Da kam mir eine weitere Idee. Ich stellte einen Fuß auf seinen
Brustkorb. Wieder hatte er einen ungehinderten Einblick auf meine
Lustgrotte. Langsam verlagerte ich das Gewicht und setzte dann
jeden zweiten Fuß auf seine Brust. Ein wollüstiges Stöhnen war
zu hören. Ich befahl ihm still zu sein und so hörte man nur
sein schweres Atmen und das Radiogedudel im Hintergrund. Langsam,
Schritt für Schritt lief ich über seinen Körper. Dann drehte
ich mich um, setzte den Schuh auf seinen steifen Schwanz und
bewegte ihn vor und zurück, so daß ich den Schwanz in der Hose
wichste. Dabei traf der Absatz immer wieder seine Eier oder
seinen Damm oder was auch immer. Er stöhnte leise.

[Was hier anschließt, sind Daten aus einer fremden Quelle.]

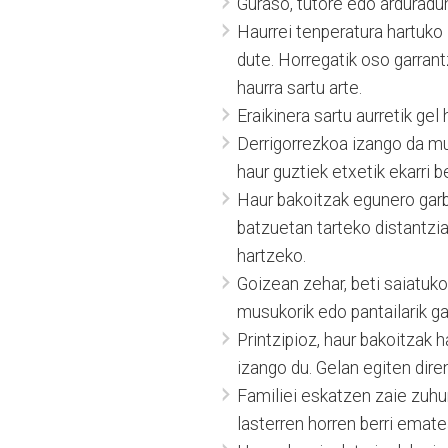
Guraso, tutore edo arduradun
Haurrei tenperatura hartuko 
dute. Horregatik oso garrant
haurra sartu arte.
Eraikinera sartu aurretik gel
Derrigorrezkoa izango da mu
haur guztiek etxetik ekarri 
Haur bakoitzak egunero garb
batzuetan tarteko distantzi
hartzeko.
Goizean zehar, beti saiatuko
musukorik edo pantailarik g
Printzipioz, haur bakoitzak 
izango du. Gelan egiten dire
Familiei eskatzen zaie zuhur
lasterren horren berri emate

Inzwischen hatte ich auch bemerkt, daß die Verkäuferin am Ende
der Regalreihe stand und uns grinsend zuschaute. Anscheinend
waren solche Spielchen für sie nichts Unbekanntes, denn es
schien sie nicht im geringsten zu stören. Ich rieb weiter die
Beule in der Hose meines Opfers und es kam, was kommen mußte. Er
zuckte, stöhnte etwas lauter und langsam zeichnete sich auf
seiner Hose ein Fleck ab. Nun mußte auch ich grinsen. Ich setzte
den Schuh auf den Fleck und drehte ihn, dadurch wurde der Fleck
immer größer. Mein Opfer musste eine gewaltige Menge
abgespritzt haben, denn der Fleck in seiner Hose war fast so groß
wie meine zwei Hände. Er schaute mich dankbar an, ich drehte
mich jedoch ganz hochnäsig um, hörte noch ein leises: "Danke,
Herrin..." und ging an ein anderes Regal um mir dort Schuhe
anzuschauen.
Als ich mich nach einer Weile im Laden umschaute, stand die Verkäuferin
an der Kasse und der Mann war verschwunden. Das eben Geschehene
hatte mich auf eine ganz sonderbare Art und Weise aufgegeilt.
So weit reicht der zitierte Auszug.